Document segment:
Making Bad Decisions/Consequences

Living in the moment. I'm pretty sure everyone has heard of the phrase. But just in case you haven't, it means to live for the present and the present only. You're not looking at the past and you're not thinking about the future. You're living for now, and nothing else matters. Some say it's the key to happiness and others say it will only cause you to make bad decisions that you'll later regret. For me, it's both. I like living in the moment because I simply do whatever I want to do, which, of course, would make happy. I feel free from all restrictions, and as if no one can stop me. But, living in the moment is also why I have gotten into trouble many times before. I don't think about my possible consequences (future) nor do I look back on similar circumstances (past). But I'm happy when "living in the moment", also. So which do I choose: unhappiness without any trouble or happiness with trouble (later)? Most of the time I choose trouble later because I believe life is about being happy no matter what anyone else thinks. It's about being you. I chase every chance I get to have happiness, because I'm often not in the best mood due to my insecurities and inner issues. I also like living in the moment because I like to rebel against people who try to tell me I can't do things. Most of the time those people are my parents. If they would tell me I couldn't do something that one of my friends could do, I would get very very upset and felt that they were restricting me for no reason.. but they were only trying to protect me because they care. I thought they were very unfair because I was a good kid (for the most part) and I felt that I should be allowed to do everything I wanted to do. But they have realized that they can't hold onto me as tight as they used to because soon enough they'll have to let me go completely. They are being somewhat more lenient now. Well, my mom is at least.

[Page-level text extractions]

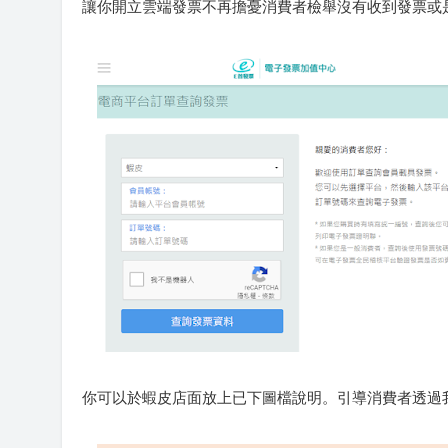
讓你開立雲端發票不再擔憂消費者檢舉沒有收到發票或
你可以於蝦皮店面放上已下圖檔說明。引導消費者透過我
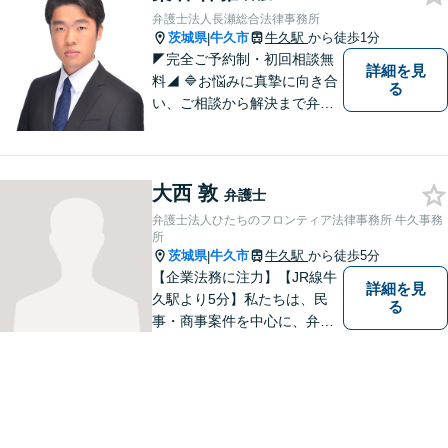
軽にお問い合わせください。
弁護士法人長瀬総合法律事務所
茨城県
牛久市
牛久駅
から徒歩1分
|
◤完全ご予約制・初回相談無
詳細を見
料◢ 🔷お悩みに真摯に向き合
る
い、ご相談から解決まで弁護
士がサポートいたします。迅
速対応・誠実さと経験で支え
ます。🔷不安な日々を終わら
大西 敦
せるために安心の第一歩を踏
弁護士
み出しましょう。お気軽にお
弁護士法人ひたちのフロンティア法律事務所 牛久事務
問い合わせください。
所
茨城県
牛久市
牛久駅
から徒歩5分
|
【企業法務に注力】【JR線牛
詳細を見
久駅より5分】私たちは、民
る
事・商事案件を中心に、弁護
士活動に取り組んでおりま
す。特に、企業法務について
は法律資料を迅速に用いた、
的確なアプローチで活動に取
り組んでおります。是非、お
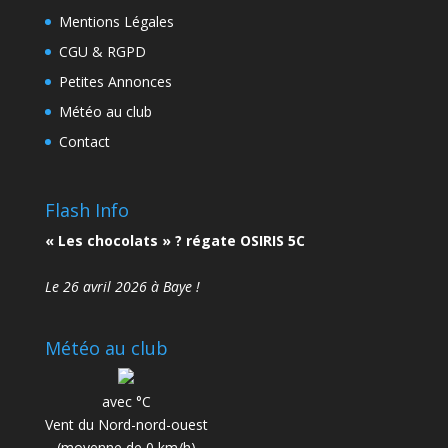
Mentions Légales
CGU & RGPD
Petites Annonces
Météo au club
Contact
Flash Info
« Les chocolats » ? régate OSIRIS 5C
Le 26 avril 2026 à Baye !
Météo au club
avec °C
Vent du Nord-nord-ouest
(moyenne de 0 km/h)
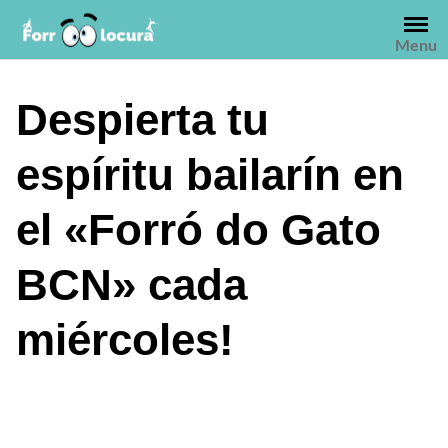
Saltar
al
Menu
contenido
Despierta tu
espíritu bailarín en
el «Forró do Gato
BCN» cada
miércoles!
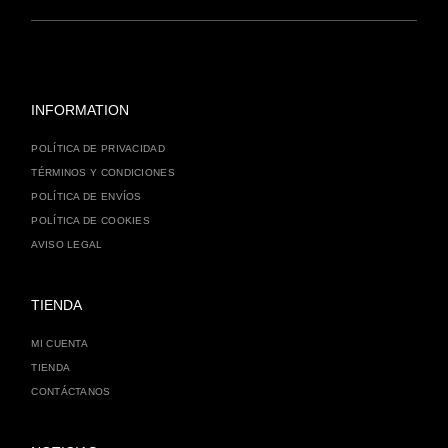
INFORMATION
POLÍTICA DE PRIVACIDAD
TÉRMINOS Y CONDICIONES
POLÍTICA DE ENVÍOS
POLÍTICA DE COOKIES
AVISO LEGAL
TIENDA
MI CUENTA
TIENDA
CONTÁCTANOS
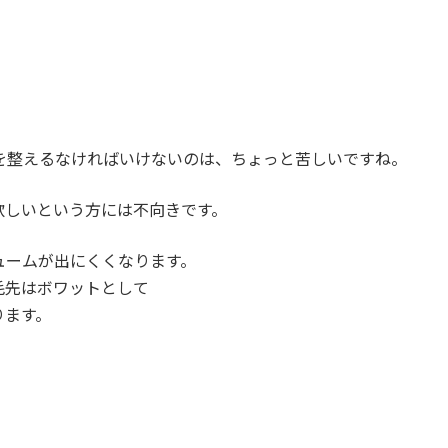
を整えるなければいけないのは、ちょっと苦しいですね。
欲しいという方には不向きです。
ュームが出にくくなります。
毛先はボワットとして
ります。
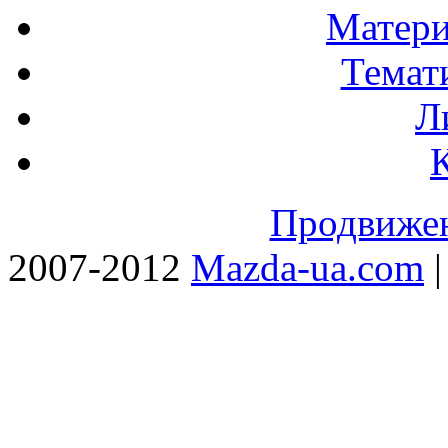
Матери
Темат
Л
Продвижен
2007-2012
Mazda-ua.com
|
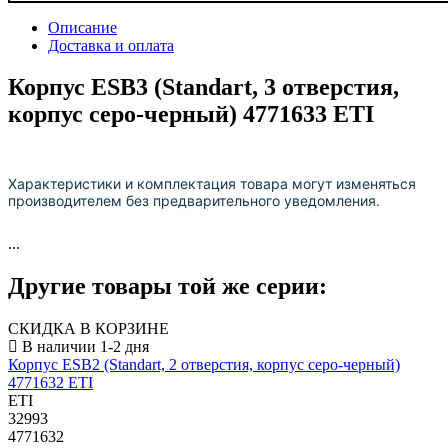
Описание
Доставка и оплата
Корпус ESB3 (Standart, 3 отверстия,
корпус серо-черный) 4771633 ETI
Характеристики и комплектация товара могут изменяться
производителем без предварительного уведомления.
...
Другие товары той же серии:
СКИДКА В КОРЗИНЕ
Корпус ESB2 (Standart, 2 отверстия, корпус серо-черный)
4771632 ETI
ETI
32993
4771632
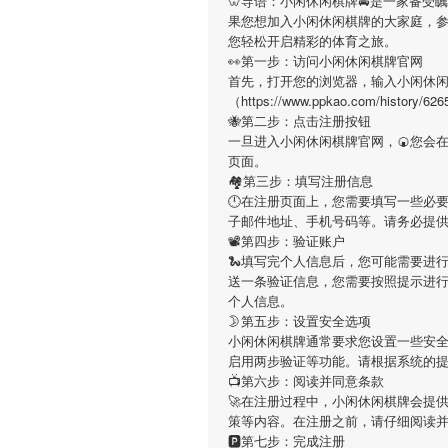
🦷导语：
小闲休闲棋牌
🚔是一家备受
果您想加入
小闲休闲棋牌
的大家庭，
您轻松开启精彩的体育之旅。
👀第一步：访问小闲休闲棋牌官网
首先，打开您的浏览器，输入
小闲休
（https://www.ppkao.com/h
🐝第二步：点击注册按钮
一旦进入
小闲休闲棋牌
官网，🍘您会
页面。
🏘第三步：填写注册信息
🕛在注册页面上，您需要填写一些必
子邮件地址、手机号码等。请务必提
📽第四步：验证账户
🐍填写完个人信息后，您可能需要进
送一条验证信息，您需要按照提示进
个人信息。
🌛第五步：设置安全选项
小闲休闲棋牌
通常要求您设置一些安全
启用两步验证等功能。请根据系统的
📺第六步：阅读并同意条款
🚀在注册过程中，
小闲休闲棋牌
会提
策等内容。在注册之前，请仔细阅读
🅿第七步：完成注册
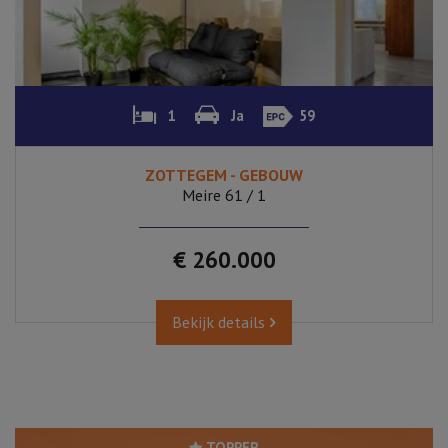
1
Ja
59
ZOTTEGEM - GEBOUW
Meire 61 / 1
€ 260.000
Bekijk details
TOPPER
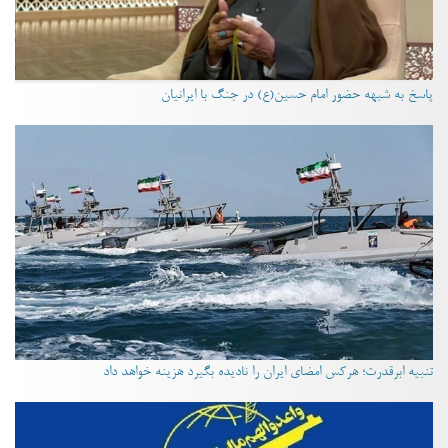
پاسخ به شبهه حضور امام حسین(ع) در جنگ با ایرانیان
تنبیه ابرقدرت؛ هرکس امضای ایران را نادیده بگیرد هزینه خواهد داد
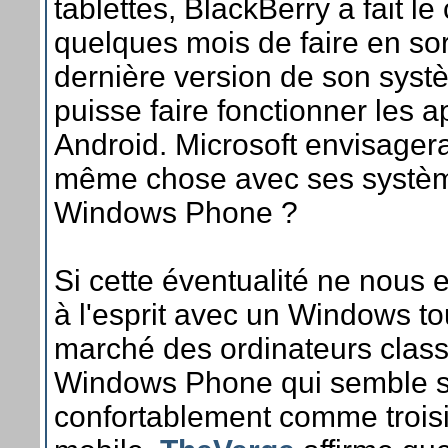
tablettes, BlackBerry a fait le 
quelques mois de faire en sor
dernière version de son sys
puisse faire fonctionner les a
Android. Microsoft envisagerait
même chose avec ses systè
Windows Phone ?
Si cette éventualité ne nous 
à l'esprit avec un Windows to
marché des ordinateurs class
Windows Phone qui semble s'
confortablement comme trois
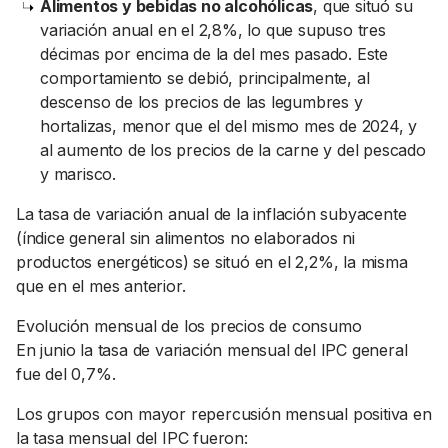
Alimentos y bebidas no alcohólicas
, que situó su
variación anual en el 2,8%, lo que supuso tres
décimas por encima de la del mes pasado. Este
comportamiento se debió, principalmente, al
descenso de los precios de las legumbres y
hortalizas, menor que el del mismo mes de 2024, y
al aumento de los precios de la carne y del pescado
y marisco.
La tasa de variación anual de la inflación subyacente
(índice general sin alimentos no elaborados ni
productos energéticos) se situó en el 2,2%, la misma
que en el mes anterior.
Evolución mensual de los precios de consumo
En junio la tasa de variación mensual del IPC general
fue del 0,7%.
Los grupos con mayor repercusión mensual positiva en
la tasa mensual del IPC fueron:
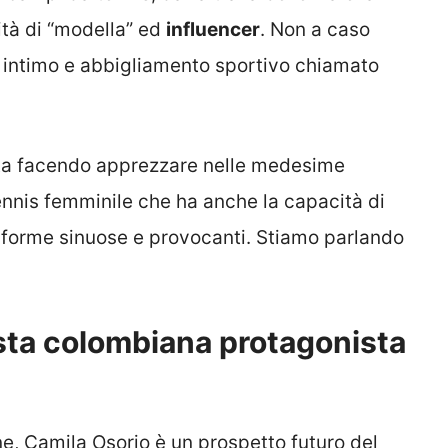
ità di “modella” ed
influencer
. Non a caso
 intimo e abbigliamento sportivo chiamato
sta facendo apprezzare nelle medesime
tennis femminile che ha anche la capacità di
e forme sinuose e provocanti. Stiamo parlando
ista colombiana protagonista
e, Camila Osorio è un prospetto futuro del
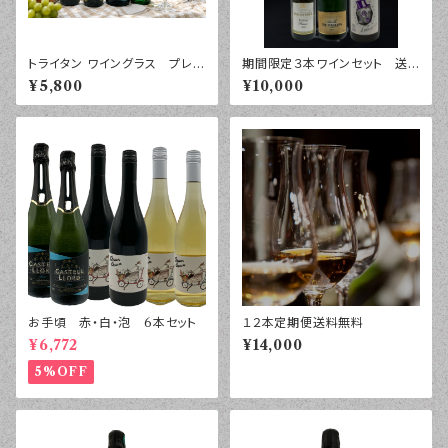
トライタン ワイングラス プレゼ
期間限定３本ワインセット 送
ント 4本セット
料無料
¥5,800
¥10,000
お手頃 赤・白・泡 6本セット
１２本定期便送料無料
¥6,772
¥14,000
5%OFF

Things to do:
(A) In the post about living in the moment, which parent is said to be more lenient now?
(B) For each statement, say whether it agrees with the post about living in the moment, and quote the words that decide it. (i) Living in the moment involves looking back at the past. (ii) Most of the time, the writer chooses happiness with trouble later. (iii) The people who most often tell the writer they can't do things are the writer's friends.
These entries have no connection to the post about living in the moment.

Answers to this exercise:
(A) The writer's mom.

(B)
(i) No: "You're not looking at the past and you're not thinking about the future."
(ii) Yes: "Most of the time I choose trouble later"
(iii) No: "Most of the time those people are my parents."